-- start of TEXT EXTRACT --
Why We’re Walking Away

I posted yesterday on the Wall Street Journal article Report Sheds Light on Why Homeowners Walk Away.  A couple of commenters on the WSJ article said why they were walking away from their mortgage, and I thought their comments were interesting enough to repeat.  The first walker says that as a good borrower he is unable to have his loan modified, the second blames bank policies:

The banks (my lender is CITI) are unwilling to modify mortgages for the people able to pay. I suspect if the people underwater, but with money and good credit - you know, responsible people - were able to secure a more reasonable APR that made their monthly payments less painful, they’d more easily tolerate paying on that over-valued house.

I have no outstanding debt other than my mortgage. No credit debt, no student loan, no car note - nothing. I can afford my house. But the 6.9 APR irks me. I’ve tried for months to get a MODIFIED better rate - something in the mid 4s. But because of no hardship and being underwater, the banks refuse. After 10 months of trying for a better rate I HAVE NO QUALMS walking away in a non-recourse state. For what - keeping an 800 FICO score? Screw that!

The wife’s credit and our cash will secure the new home - a better house, larger, with a better APR - and the bank can bite me. H***, when our old house goes up for auction maybe I’ll convince my brother to buy it for half its current cost. If banks like CITI, who egregiously borrowed tax payer money, are unwilling to help those same taxpayers who are their customers they deserve to get screwed- especially by people in non-recourse states.

Here’s number two:

I’m walking away because of the absurd policy of the bank. Let me explain:

Because of the economy, my income took a hit and I now make about two thirds less than what was the norm a few years ago. After exhausting a large safety net of savings, I declared bankruptcy. I have NEVER been late on my mortgage, it was always the first thing I paid but the bank now refuses to report my payment history to the credit bureaus after my bankruptcy. They cite it is their prerogative to do so, but if I was to reaffirm the debt, they would be happy to report my timely payments to the credit bureau, which would help me, rebuild my credit.

So I call an appraiser I know to get a feel as to what my home is worth and I find out that I am $160K upside down. So I basically can keep my home but not get any credit for never being late in payments or for continuing to be an on time customer, or I can walk away since after all the bankruptcy did discharge the debt. Also, after looking at a few rental homes, I can rent the same home for half what my mortgage payment is.

So let’s see, I can put a roof over my head for half the price monthly, walk away from $160K of negative equity, and the bank thinks they are doing me a favor by offering me a deal to start reporting to the bureaus in exchange for reaffirming the debt. Yea right!

The bank can keep the house and the loan is held by Fannie so they can sustain the loss. I will restore my credit by other methods. By the way, one of my cars was financed and I was also upside down in that and they tried the same tactic. I gave them back the car.

Whatever excuses these walkers might have, I can’t help but get the feeling that the real problem is they can get a better deal elsewhere.  Number one says The wife’s credit and our cash will secure the new home - a better house, larger, with a better APR… Number two says I can put a roof over my head for half the price monthly, [and] walk away from $160K of negative equity.
-- end of TEXT EXTRACT --
-- start of DATA LISTING --
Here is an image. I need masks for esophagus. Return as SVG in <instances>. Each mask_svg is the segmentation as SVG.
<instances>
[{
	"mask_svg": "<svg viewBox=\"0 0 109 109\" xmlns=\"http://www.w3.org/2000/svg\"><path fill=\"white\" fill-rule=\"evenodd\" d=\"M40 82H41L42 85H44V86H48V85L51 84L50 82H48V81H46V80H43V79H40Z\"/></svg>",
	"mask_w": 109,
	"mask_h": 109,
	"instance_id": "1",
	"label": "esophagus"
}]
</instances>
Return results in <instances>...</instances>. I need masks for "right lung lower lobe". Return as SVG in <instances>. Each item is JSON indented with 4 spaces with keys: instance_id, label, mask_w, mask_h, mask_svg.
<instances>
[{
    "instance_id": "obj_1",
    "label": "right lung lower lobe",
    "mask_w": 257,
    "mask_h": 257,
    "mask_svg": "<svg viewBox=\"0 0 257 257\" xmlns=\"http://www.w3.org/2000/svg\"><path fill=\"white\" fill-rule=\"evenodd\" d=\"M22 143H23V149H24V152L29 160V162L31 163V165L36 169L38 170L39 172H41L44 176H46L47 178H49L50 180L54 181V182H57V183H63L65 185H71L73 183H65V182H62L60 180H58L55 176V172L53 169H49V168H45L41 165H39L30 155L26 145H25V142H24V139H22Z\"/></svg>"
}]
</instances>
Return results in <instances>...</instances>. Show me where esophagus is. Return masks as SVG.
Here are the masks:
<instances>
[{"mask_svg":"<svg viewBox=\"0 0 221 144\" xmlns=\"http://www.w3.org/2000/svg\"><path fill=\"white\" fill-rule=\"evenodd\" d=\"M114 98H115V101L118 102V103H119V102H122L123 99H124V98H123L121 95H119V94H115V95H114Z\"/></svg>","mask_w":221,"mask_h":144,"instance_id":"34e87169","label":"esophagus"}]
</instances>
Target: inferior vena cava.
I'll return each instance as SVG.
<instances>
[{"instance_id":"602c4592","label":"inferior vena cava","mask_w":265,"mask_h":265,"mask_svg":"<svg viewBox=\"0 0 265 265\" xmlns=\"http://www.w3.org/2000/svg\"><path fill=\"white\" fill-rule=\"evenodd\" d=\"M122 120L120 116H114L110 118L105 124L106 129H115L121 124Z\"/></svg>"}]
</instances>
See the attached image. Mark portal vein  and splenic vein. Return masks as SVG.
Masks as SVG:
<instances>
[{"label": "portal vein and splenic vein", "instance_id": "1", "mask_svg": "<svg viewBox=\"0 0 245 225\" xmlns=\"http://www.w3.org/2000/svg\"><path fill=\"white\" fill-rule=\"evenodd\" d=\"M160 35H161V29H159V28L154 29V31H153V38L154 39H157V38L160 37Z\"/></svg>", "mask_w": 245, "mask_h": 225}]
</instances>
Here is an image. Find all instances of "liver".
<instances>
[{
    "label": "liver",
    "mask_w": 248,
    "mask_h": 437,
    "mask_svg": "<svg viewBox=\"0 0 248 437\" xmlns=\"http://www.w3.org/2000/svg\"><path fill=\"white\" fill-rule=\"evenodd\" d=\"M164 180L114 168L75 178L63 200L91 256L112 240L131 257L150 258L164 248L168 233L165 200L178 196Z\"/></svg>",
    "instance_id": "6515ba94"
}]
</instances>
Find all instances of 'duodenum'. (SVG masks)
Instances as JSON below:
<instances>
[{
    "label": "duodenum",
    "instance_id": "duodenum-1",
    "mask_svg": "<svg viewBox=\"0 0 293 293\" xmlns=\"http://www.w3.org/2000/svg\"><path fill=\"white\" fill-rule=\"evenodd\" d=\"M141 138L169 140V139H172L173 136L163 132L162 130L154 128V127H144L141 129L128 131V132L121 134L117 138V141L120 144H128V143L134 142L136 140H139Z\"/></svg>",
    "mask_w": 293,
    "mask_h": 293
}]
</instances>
-- end of DATA LISTING --
EXERCISE TASKS >>
A – Answer these questions about the post on walking away from mortgages:
(i) What APR does the first commenter's mortgage carry?
(ii) By how much has the second commenter's income dropped compared with a few years ago?
(iii) Who holds the second commenter's loan?
B – Reproduce the part of the post on walking away from mortgages that opens with the words containing "So let’s see, I" and closes with "debt. Yea right!".

ANSWERS TO EACH TASK >>
A –
(i) 6.9
(ii) About two thirds less than what was the norm a few years ago
(iii) Fannie

B –
So let’s see, I can put a roof over my head for half the price monthly, walk away from $160K of negative equity, and the bank thinks they are doing me a favor by offering me a deal to start reporting to the bureaus in exchange for reaffirming the debt. Yea right!